Visualization of analysis information on emergency patient occurrence location and transfer hospital using geographic information system
- Author:
Da Som HAN
1
;
Jun Hwi CHO
;
Joong Bum MOON
;
Taek Geun OHK
;
Myoung Cheol SHIN
;
Yoon Soo PARK
;
Chang-Hwan KIM
;
Sun-Hak BAE
Author Information
1. Department of Emergency Medicine, Kangwon National University Hospital, Chuncheon, Korea
- Publication Type:Original Article
- From:Journal of the Korean Society of Emergency Medicine
2023;34(6):540-549
- CountryRepublic of Korea
- Language:Korean
-
Abstract:
Objective:Easy-to-understand information on emergency patient transportation and emergency medical resources is required to operate emergency medical resources appropriately. This study evaluated emergency patient transport routes using a geographic information system (GIS) and converted them into visual information to understand the current status of emergency medical resource use in the region.

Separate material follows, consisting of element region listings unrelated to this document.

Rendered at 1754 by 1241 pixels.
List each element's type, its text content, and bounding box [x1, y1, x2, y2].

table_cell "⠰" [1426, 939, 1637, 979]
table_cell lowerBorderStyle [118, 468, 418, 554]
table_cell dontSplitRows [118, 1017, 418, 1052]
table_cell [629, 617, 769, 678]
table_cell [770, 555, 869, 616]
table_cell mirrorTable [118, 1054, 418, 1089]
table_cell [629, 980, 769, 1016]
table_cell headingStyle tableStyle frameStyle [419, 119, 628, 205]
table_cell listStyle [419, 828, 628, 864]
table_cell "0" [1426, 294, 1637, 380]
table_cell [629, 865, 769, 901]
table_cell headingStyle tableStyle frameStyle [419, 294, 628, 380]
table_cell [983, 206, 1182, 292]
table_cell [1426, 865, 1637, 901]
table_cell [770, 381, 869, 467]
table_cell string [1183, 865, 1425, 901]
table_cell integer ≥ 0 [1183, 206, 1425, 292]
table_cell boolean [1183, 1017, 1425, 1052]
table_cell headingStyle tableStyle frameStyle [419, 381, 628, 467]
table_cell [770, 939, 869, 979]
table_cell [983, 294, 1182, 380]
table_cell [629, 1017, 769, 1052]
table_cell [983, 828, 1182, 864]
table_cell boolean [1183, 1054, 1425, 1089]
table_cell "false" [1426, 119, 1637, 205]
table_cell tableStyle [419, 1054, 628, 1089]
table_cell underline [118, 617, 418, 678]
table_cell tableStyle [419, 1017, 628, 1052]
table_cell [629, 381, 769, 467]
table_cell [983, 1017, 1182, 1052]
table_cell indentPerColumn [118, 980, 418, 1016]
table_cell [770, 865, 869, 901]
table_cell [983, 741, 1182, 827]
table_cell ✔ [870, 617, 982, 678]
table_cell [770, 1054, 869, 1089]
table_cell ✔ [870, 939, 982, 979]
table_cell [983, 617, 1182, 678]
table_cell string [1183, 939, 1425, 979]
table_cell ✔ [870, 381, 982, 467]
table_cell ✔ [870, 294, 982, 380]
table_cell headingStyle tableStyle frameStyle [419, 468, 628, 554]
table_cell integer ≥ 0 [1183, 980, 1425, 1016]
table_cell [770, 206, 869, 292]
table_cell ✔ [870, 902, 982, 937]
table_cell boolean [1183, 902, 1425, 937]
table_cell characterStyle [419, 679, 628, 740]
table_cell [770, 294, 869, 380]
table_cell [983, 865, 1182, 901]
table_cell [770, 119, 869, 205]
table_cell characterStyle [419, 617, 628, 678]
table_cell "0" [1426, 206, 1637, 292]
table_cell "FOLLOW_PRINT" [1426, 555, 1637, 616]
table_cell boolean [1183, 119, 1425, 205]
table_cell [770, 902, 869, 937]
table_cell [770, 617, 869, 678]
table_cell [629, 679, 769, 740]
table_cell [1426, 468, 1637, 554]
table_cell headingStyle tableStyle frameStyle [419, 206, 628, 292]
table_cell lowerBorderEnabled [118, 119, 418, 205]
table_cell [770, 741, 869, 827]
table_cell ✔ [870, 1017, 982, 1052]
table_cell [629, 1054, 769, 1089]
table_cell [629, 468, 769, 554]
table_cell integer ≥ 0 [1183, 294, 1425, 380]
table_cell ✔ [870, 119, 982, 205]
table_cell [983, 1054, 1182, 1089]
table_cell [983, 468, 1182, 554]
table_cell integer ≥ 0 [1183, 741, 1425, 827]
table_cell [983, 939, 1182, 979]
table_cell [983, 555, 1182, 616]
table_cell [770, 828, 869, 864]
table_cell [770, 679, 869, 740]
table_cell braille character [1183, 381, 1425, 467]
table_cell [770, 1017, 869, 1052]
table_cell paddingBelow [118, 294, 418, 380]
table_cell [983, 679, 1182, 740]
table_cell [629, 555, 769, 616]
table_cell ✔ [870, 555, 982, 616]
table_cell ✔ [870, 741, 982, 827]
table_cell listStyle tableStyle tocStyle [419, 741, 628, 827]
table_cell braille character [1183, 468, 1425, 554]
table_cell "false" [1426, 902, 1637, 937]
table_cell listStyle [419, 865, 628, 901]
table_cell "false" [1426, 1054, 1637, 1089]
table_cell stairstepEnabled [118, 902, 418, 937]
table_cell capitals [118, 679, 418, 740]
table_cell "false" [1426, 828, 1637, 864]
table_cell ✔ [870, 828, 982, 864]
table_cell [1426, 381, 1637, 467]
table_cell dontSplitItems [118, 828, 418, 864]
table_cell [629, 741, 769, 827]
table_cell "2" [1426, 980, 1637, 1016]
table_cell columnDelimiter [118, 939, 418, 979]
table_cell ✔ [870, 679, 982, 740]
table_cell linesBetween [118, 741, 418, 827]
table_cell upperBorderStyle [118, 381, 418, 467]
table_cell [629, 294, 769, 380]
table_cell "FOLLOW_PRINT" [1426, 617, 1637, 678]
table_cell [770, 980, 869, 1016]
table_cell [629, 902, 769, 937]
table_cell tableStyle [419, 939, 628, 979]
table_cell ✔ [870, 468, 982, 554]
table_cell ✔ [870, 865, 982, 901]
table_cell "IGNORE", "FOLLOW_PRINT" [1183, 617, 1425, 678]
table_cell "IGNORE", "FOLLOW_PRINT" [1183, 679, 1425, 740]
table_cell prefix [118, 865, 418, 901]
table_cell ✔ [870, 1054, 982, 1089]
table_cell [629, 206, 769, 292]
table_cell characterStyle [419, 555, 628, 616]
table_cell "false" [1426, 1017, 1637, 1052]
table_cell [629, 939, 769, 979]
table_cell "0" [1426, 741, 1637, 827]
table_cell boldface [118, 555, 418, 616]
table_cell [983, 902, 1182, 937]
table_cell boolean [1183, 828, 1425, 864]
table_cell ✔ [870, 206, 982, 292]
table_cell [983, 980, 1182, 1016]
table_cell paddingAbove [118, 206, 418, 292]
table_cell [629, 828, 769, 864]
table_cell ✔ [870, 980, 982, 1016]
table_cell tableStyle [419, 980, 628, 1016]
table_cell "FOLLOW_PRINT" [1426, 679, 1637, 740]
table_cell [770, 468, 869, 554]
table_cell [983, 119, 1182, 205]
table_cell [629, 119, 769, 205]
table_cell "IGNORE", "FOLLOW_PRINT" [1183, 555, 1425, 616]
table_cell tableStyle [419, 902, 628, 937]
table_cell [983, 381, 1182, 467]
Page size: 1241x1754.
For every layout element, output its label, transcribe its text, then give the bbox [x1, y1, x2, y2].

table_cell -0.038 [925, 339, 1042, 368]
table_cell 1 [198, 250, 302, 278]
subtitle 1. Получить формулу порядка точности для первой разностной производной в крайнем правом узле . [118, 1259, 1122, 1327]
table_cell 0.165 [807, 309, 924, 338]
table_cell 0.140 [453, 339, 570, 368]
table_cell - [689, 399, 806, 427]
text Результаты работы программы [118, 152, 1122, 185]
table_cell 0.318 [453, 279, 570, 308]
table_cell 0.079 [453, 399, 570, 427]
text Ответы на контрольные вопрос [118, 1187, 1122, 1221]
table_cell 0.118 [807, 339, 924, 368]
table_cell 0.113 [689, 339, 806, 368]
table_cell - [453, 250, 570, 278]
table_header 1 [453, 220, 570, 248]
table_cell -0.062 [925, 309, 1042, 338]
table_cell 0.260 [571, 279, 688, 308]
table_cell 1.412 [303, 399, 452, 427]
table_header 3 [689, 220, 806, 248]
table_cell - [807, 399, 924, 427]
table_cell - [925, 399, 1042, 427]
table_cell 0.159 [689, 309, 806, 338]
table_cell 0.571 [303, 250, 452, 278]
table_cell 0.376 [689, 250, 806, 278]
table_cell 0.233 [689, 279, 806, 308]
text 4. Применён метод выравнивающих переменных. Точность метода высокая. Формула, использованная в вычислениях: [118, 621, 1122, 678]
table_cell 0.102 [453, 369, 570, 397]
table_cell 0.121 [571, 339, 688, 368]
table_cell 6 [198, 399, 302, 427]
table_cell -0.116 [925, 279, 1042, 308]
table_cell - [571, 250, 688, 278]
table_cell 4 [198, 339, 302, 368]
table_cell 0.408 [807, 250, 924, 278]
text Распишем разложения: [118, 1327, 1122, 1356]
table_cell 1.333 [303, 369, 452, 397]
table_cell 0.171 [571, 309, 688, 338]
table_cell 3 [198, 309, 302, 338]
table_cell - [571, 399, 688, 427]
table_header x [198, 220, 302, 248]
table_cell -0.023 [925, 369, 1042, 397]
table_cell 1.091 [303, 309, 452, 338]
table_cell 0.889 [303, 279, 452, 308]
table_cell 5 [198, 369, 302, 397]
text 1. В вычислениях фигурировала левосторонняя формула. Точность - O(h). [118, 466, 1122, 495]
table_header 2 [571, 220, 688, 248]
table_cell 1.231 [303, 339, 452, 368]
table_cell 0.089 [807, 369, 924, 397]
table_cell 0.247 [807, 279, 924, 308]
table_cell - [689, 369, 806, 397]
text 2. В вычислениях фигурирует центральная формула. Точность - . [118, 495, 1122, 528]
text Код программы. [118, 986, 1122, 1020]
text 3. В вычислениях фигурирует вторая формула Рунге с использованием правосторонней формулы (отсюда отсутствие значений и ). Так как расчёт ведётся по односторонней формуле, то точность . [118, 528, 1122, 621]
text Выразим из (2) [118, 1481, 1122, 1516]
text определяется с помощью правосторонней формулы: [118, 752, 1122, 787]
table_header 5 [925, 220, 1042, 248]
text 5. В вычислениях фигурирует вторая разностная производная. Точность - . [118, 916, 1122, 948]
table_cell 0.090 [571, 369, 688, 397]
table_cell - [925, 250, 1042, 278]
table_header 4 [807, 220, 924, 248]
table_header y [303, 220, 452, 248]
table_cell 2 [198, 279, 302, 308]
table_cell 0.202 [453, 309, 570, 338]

Methods:The basic data used in this study were collected from the 119 safety centers in Gangwon-do, South Korea, under the fire-fighting headquarters in Gangwon-do from January 2017 to December 2020. The data were analyzed using the geographic information system and converted to visual information.
Results:The number of patients with cardiovascular disease, cerebrovascular disease, and traffic accidents was 12,944. Of these, 9,393 patients (72.6%) were transported from Chuncheon city, and 3,551 patients (27.4%) were transported out of Chuncheon city. The number of patients with cardiovascular diseases during the study period was 1,219 (9.4%); 782 patients (64.2%) were transported to the K-EMC (emergency medical center), and 437 patients (35.8%) were transported to the H-EMC. For cerebrovascular disease, 913 patients (7.1%) were transported to the EMC of Chuncheon city, with 585 (64.1%) K-EMC and 328 (35.9%) H-EMC patients. The number of traffic accident patients was 1,266 (9.8%). Five hundred and forty (42.7%) and 726 (57.3%) patients were transported to the K-EMC and H-EMC, respectively.
Conclusion:The adequacy of facilities, equipment, and human resources required to treat cardiac and cerebrovascular diseases in K-EMC and severe trauma in H-EMC needs to be reviewed.